Source: Psychol Med | Posted 1 week ago
Delivery outcome after maternal use of antidepressant drugs in pregnancy: an update using Swedish data; Reis M, Källén B; Psychological Medicine 1-11 (Jan 2010)
BACKGROUND: Concerns have been expressed about possible adverse effects of the use of antidepressant medication during pregnancy, including risk for neonatal pathology and the presence of congenital malformations.

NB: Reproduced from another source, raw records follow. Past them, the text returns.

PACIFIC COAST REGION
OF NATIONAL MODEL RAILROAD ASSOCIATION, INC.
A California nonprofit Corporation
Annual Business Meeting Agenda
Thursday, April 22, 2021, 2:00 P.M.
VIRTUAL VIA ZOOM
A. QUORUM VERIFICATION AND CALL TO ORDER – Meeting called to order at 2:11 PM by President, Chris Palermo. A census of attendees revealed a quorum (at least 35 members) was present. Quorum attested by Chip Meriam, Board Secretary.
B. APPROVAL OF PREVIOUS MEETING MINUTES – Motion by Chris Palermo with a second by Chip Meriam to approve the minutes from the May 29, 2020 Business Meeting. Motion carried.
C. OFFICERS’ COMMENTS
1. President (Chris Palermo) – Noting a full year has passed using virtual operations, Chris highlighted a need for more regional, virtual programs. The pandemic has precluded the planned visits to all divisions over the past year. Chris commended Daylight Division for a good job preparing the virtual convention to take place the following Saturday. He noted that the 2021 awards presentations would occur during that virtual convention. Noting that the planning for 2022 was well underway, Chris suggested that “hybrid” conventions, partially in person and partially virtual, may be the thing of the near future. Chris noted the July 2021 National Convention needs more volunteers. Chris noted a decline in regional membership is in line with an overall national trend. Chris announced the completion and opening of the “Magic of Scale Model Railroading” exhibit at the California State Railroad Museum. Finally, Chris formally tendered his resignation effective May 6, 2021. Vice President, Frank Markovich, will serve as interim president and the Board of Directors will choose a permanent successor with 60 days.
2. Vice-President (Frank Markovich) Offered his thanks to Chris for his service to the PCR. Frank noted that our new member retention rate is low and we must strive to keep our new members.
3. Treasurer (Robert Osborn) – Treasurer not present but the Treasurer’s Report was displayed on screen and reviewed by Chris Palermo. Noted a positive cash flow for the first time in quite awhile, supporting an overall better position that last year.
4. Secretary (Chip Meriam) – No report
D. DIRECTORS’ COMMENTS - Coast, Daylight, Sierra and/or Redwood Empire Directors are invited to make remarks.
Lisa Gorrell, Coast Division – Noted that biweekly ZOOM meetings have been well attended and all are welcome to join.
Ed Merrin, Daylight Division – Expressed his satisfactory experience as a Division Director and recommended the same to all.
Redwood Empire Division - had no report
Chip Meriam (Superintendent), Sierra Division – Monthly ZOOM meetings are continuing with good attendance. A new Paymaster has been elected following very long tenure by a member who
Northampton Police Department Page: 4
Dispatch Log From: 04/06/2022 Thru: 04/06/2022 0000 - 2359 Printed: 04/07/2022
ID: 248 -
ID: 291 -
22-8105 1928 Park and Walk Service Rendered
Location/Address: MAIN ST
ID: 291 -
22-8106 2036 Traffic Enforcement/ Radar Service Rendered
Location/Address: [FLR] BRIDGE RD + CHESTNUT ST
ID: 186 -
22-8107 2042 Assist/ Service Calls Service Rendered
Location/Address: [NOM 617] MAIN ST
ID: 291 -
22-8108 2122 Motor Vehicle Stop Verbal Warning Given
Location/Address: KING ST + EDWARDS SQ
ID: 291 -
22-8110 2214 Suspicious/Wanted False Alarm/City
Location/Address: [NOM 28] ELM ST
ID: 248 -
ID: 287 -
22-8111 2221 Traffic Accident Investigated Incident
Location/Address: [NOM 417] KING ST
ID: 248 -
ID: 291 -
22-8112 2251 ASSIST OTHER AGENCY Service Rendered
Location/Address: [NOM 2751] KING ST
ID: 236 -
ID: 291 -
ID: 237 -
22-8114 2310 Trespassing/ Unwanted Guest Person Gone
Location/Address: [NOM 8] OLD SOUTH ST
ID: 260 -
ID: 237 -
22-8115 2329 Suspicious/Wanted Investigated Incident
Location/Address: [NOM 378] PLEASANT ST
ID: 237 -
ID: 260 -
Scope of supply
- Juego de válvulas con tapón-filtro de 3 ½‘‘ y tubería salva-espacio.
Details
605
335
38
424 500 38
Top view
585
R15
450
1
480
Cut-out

Data from the Swedish Medical Birth Register (MBR) from 1 July 1995 up to 2007 were used to identify women who reported the use of antidepressants in early pregnancy or were prescribed antidepressants during pregnancy by antenatal care: a total of 14 821 women with 15 017 infants. Maternal characteristics, maternal delivery diagnoses, infant neonatal diagnoses and the presence of congenital malformations were compared with all other women who gave birth, using the Mantel-Haenszel technique and with adjustments for certain characteristics.
RESULTS: There was an association between antidepressant treatment and pre-existing diabetes and chronic hypertension but also with many pregnancy complications. Rates of induced delivery and caesarean section were increased. The preterm birth rate was increased but not that of intrauterine growth retardation. Neonatal complications were common, notably after tricyclic antidepressant (TCA) use. An increased risk of persistent pulmonary hypertension of the newborn (PPHN) was verified. The congenital malformation rate was increased after TCAs. An association between use of paroxetine and congenital heart defects was verified and a similar effect on hypospadias was seen.
CONCLUSIONS: Women using antidepressants during pregnancy and their newborns have increased pathology. It is not clear how much of this is due to drug use or underlying pathology. Use of TCAs was found to carry a higher risk than other antidepressants and paroxetine seems to be associated with a specific teratogenic property.